Never thought these would be recieved so well. We used to use hand gravers and a hammer to drive them. The graver was held in the left hand facing to the left and the right hand tap the graver with a hammer. We now have a handpiece with quick change graver tips. The handpiece has a small piston inside that is pneumatically controlled with a foot pedal. In effect it acts like a tiny jackhammer driving the graver. Now we are free to use the dominant hand to control the graver for depth, width and curvature of line. The mechanics are the same only much more controlled and precise. It still took me 4 years of cutting on and off before I released any work for sale. 
As for time to finish a piece. Depends on the complexity. A piece like the Lie-Nielsen above takes around 5-8 hours of cutting. A larger complex #4 can take as long as 10-15. Of course I'm limited by market and what people will pay for. I could work for an entire week on a plane but it would be cost prohibitive. Might have to do it one of these days for myself.
Thanks guys.
Here are a few more projects and a photo of the graver I use sitting on a partially complete Chaplin. The miniature miter is almost complete. Time for polishing and new wedge and iron.


----------



## eagle49 (Mar 22, 2011)

Very nice, do you guns?


----------



## Layne Zuelke (Aug 31, 2011)

*Planes and Guns*

I do engrave guns as well.

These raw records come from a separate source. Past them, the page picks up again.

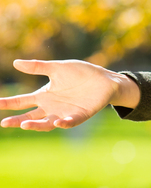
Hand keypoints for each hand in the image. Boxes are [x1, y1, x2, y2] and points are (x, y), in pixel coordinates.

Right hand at [0, 58, 140, 130]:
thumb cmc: (80, 73)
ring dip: (36, 125)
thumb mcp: (57, 68)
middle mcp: (51, 108)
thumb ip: (38, 67)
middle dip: (17, 121)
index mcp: (45, 96)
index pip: (22, 101)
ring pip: (46, 123)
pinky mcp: (79, 116)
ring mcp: (64, 113)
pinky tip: (58, 121)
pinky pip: (69, 122)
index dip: (8, 103)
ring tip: (25, 124)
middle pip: (30, 117)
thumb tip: (15, 63)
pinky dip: (63, 123)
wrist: (104, 79)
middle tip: (4, 123)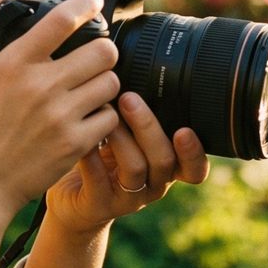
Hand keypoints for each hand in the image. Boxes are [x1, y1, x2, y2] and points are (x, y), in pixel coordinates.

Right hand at [0, 0, 127, 228]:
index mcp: (12, 64)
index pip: (60, 20)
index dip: (85, 4)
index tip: (94, 1)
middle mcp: (39, 86)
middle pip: (102, 50)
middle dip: (102, 50)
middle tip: (95, 57)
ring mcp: (60, 116)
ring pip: (111, 82)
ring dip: (104, 83)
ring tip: (90, 89)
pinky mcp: (74, 144)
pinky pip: (109, 117)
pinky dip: (103, 117)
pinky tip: (87, 118)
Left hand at [45, 91, 209, 236]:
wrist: (73, 201)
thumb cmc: (101, 159)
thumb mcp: (124, 137)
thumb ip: (135, 113)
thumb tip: (132, 63)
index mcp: (166, 167)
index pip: (195, 167)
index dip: (195, 151)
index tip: (186, 129)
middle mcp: (153, 184)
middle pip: (164, 160)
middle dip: (148, 127)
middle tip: (130, 99)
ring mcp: (128, 198)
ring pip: (135, 169)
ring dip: (122, 138)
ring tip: (106, 114)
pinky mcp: (99, 205)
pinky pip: (99, 181)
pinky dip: (92, 157)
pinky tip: (84, 137)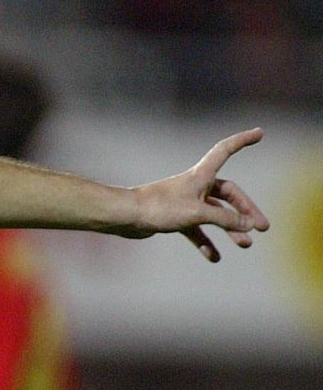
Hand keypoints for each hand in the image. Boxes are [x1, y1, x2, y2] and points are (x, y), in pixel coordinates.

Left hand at [123, 128, 269, 260]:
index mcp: (201, 175)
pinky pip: (197, 230)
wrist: (126, 218)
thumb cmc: (160, 208)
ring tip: (245, 244)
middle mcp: (195, 186)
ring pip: (215, 215)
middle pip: (229, 195)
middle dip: (245, 212)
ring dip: (230, 229)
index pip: (226, 151)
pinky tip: (214, 257)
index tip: (260, 132)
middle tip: (262, 227)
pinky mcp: (176, 218)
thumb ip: (225, 219)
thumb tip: (248, 225)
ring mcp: (186, 202)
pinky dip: (206, 242)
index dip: (242, 141)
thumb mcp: (198, 214)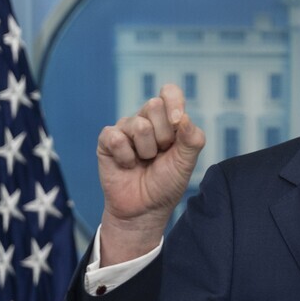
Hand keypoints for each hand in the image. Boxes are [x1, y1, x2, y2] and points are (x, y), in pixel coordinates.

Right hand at [96, 83, 205, 265]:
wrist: (145, 209)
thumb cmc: (167, 182)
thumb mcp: (187, 162)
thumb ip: (192, 138)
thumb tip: (184, 117)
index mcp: (168, 119)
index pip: (169, 92)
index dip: (173, 101)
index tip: (177, 122)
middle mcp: (146, 119)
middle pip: (154, 105)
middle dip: (163, 135)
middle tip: (161, 153)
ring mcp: (126, 128)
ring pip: (138, 125)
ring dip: (146, 151)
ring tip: (144, 162)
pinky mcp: (107, 141)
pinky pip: (116, 137)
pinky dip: (126, 157)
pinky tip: (128, 165)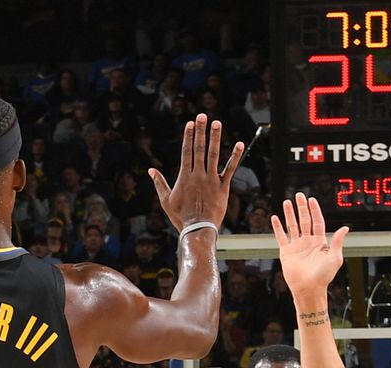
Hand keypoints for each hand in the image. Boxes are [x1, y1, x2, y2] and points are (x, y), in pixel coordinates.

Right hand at [148, 114, 243, 230]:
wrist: (198, 229)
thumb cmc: (181, 217)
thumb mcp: (166, 200)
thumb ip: (159, 183)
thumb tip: (150, 170)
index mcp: (185, 176)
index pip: (187, 151)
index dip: (188, 136)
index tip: (190, 123)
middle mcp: (198, 175)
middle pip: (199, 148)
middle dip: (200, 131)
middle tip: (202, 115)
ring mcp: (211, 180)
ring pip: (213, 155)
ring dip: (215, 138)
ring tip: (217, 123)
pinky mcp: (223, 187)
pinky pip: (230, 169)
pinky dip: (235, 157)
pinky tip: (240, 144)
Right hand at [272, 193, 349, 304]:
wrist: (309, 289)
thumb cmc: (323, 276)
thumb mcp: (335, 258)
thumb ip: (337, 241)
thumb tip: (345, 228)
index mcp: (320, 242)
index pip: (317, 222)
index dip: (314, 210)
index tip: (311, 200)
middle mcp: (308, 242)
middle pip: (304, 220)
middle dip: (302, 208)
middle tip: (299, 195)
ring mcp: (296, 246)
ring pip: (292, 226)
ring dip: (289, 214)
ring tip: (287, 202)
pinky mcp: (286, 252)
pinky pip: (281, 236)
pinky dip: (277, 227)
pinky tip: (275, 217)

Stop by my website to see the 1873 Winchester I just finished. Apparently the gun was very pitted and pretty rough before my customer got it. He refinished it and then antiqued it after I finished the engraving. It now looks like a well kept rifle that was engraved 100 years ago.
I mainly focus on planes but I do like to engrave 1911s and slab sided shotguns.


----------



## firehawkmph (Apr 26, 2008)

Layne,
Thanks for the explanation and the pictures. Again, wonderful work you do. Really looks nice.
Mike Hawkins


----------



## Kenbo (Sep 16, 2008)

I am seriously in awe of these planes. They are just gorgeous. Thanks so much for sharing the pictures. I hope that you will share more as you do more. They are truly unique. I love it.


----------



## Jackfre (Dec 23, 2009)

*I am very pleased to hear*

That you have a good customer base that is expanding. It is always good to hear of an artist making a living at his craft. Great work. :thumbsup:


----------